Thursday

The Leather Suitcase

My father and his parents arrived to the United States in the late 1950’s after surviving the Holocaust. Although my father learned to speak English fluently my grandmother, Zsofia spoke only very broken English even up until her death at the age of 102. It was evident though, after my grandfather Miklos’s death in the 1970’s, followed by my father’s death in 1987 that my grandmother was in pain not only from losing two of the most important people in her life, but also having lost siblings and other relatives in the concentration camps. Growing up I remember my grandmother sharing countless photos with me of relatives, and can now only guess their relationship to me by the few, legible handwritten notes in Hungarian on the backs of them. She kept these in a brown leather suitcase which told its age by the weathered scratches, and string in place of where a handle once was. Each time I look at it now I am reminded of the scene from Schindler’s List when Jews boarded trains, and their suitcases were thrown into piles which would later be raped of their belongings. Upon my grandmother’s death I was given this suitcase, but didn’t realize until after having gone through it just how special the contents were to her.
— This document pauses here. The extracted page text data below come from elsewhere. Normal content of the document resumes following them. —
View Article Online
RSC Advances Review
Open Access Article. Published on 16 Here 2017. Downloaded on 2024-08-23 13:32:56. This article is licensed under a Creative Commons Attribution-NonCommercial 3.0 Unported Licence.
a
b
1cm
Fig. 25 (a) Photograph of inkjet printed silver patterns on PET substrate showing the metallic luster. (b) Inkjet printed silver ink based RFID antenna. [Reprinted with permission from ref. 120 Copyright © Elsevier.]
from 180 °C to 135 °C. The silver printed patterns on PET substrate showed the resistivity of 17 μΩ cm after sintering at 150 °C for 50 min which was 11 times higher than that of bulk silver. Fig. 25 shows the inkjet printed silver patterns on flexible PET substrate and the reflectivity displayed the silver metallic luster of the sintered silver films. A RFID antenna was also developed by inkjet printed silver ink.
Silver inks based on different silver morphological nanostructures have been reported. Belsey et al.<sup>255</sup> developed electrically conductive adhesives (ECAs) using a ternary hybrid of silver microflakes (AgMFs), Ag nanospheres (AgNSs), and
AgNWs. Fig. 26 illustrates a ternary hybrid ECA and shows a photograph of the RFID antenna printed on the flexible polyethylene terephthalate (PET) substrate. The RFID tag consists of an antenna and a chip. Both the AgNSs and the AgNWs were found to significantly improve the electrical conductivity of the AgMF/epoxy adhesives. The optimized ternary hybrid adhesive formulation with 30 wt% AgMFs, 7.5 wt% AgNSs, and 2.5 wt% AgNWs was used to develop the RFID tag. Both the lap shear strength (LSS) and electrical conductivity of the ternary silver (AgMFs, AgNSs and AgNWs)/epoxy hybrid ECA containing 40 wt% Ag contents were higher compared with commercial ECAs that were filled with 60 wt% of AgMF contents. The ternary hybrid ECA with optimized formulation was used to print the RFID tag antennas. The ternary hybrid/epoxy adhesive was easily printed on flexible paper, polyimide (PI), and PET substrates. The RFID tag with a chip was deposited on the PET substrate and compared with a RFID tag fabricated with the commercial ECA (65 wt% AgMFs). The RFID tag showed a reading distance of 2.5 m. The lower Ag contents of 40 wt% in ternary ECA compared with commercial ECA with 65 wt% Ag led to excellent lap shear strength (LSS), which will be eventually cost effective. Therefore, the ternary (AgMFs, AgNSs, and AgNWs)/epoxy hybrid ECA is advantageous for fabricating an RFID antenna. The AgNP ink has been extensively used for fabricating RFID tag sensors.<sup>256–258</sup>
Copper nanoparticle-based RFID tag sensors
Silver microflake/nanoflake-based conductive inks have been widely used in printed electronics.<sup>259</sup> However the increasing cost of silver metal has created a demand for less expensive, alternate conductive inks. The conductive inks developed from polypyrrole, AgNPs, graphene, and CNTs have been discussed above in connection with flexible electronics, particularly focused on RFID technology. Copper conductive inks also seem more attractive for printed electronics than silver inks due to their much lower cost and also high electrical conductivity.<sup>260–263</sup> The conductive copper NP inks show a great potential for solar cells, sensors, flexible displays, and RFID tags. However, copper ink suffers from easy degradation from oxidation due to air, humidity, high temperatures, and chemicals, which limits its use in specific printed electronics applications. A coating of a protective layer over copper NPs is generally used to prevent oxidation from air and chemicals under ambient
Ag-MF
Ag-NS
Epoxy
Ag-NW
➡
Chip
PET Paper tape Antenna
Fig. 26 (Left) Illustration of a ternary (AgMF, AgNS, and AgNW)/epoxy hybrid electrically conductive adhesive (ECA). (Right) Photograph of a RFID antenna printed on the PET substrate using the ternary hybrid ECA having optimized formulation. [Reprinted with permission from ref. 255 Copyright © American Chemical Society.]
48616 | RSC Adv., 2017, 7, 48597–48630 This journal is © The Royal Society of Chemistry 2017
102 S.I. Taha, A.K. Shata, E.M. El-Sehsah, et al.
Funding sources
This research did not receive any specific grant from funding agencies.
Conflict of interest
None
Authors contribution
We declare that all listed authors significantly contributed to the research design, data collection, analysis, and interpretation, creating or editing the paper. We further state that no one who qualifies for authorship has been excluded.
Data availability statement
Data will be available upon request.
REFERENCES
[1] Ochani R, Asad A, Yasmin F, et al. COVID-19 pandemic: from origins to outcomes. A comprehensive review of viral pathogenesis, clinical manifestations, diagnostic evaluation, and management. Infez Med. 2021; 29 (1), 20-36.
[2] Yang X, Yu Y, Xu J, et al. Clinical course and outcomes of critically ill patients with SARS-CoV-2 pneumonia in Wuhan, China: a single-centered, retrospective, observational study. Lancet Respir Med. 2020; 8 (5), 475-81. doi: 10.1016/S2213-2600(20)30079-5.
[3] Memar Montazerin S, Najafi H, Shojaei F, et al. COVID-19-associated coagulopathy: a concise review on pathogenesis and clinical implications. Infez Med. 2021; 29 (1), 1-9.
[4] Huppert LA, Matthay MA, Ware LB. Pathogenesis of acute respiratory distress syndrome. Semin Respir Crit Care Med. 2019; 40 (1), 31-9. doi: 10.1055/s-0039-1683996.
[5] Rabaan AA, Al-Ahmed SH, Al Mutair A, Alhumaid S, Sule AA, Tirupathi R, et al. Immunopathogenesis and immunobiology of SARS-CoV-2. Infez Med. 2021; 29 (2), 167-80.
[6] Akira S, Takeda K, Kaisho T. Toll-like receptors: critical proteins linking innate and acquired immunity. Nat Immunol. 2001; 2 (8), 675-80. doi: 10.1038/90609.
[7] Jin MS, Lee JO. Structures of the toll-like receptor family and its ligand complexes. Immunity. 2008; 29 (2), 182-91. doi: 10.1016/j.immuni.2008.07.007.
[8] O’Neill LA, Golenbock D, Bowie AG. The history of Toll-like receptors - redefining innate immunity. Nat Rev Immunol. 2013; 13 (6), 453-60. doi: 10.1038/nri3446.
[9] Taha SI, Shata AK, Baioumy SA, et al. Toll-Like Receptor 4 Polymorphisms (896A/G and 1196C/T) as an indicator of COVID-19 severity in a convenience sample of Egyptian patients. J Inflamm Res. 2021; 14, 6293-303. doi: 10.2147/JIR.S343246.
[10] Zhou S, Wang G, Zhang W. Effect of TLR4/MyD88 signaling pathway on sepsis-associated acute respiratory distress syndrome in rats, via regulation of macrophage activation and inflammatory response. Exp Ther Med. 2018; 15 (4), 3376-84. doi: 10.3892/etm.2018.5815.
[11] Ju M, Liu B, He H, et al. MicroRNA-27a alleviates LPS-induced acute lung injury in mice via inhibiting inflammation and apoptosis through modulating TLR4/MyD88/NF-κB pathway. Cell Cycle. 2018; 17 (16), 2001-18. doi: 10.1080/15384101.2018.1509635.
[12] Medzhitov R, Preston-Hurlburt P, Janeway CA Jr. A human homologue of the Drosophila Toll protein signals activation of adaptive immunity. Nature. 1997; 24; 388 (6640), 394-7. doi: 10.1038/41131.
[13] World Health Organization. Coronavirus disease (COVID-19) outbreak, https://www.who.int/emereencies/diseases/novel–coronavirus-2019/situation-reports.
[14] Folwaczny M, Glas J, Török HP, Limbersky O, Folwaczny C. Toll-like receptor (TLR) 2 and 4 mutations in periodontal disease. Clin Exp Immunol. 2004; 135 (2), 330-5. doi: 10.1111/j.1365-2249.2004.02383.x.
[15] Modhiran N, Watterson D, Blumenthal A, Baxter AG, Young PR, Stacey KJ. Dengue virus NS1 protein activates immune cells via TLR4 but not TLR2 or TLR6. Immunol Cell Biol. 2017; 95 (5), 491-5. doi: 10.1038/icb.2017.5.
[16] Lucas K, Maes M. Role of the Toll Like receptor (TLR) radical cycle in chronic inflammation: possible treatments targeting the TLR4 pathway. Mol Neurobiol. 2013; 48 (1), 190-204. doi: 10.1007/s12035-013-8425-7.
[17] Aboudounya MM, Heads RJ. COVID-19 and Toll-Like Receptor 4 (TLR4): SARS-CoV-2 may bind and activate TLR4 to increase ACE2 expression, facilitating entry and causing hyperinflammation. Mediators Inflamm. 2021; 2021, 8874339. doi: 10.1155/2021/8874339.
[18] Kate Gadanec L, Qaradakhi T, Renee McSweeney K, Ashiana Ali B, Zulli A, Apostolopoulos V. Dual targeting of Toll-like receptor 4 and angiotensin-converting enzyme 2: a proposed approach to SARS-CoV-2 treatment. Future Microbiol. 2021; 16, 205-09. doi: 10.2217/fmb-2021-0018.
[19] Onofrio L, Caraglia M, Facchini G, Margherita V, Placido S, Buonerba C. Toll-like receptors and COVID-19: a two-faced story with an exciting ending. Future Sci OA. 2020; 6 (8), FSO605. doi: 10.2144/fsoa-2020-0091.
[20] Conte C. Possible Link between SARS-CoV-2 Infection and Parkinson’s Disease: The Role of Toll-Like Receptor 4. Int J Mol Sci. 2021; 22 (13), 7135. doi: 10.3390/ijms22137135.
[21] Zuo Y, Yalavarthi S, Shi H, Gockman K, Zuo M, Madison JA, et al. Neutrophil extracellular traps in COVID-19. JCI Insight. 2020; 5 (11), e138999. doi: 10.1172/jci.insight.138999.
This brown leather, scratched suitcase with withered stitching around the edges was much more than a box where she kept her memories. It was filled with photos,
passports, a name change document, European travel authorization letters, handwritten Hungarian recipes on paper so frail it crumbles at the touch, and a Hungarian Passover Hagada. It truly represented a time capsule of her memoirs.
What I find to be so extraordinary about how she kept her most valuable possessions is that she didn’t know how valuable they were during her life. Everything in this suitcase is her history. Points of time filled with joy and sometimes even heartbreak will be passed down to future generations so we will never forget. We can never forget where we came from and how important it is to remember.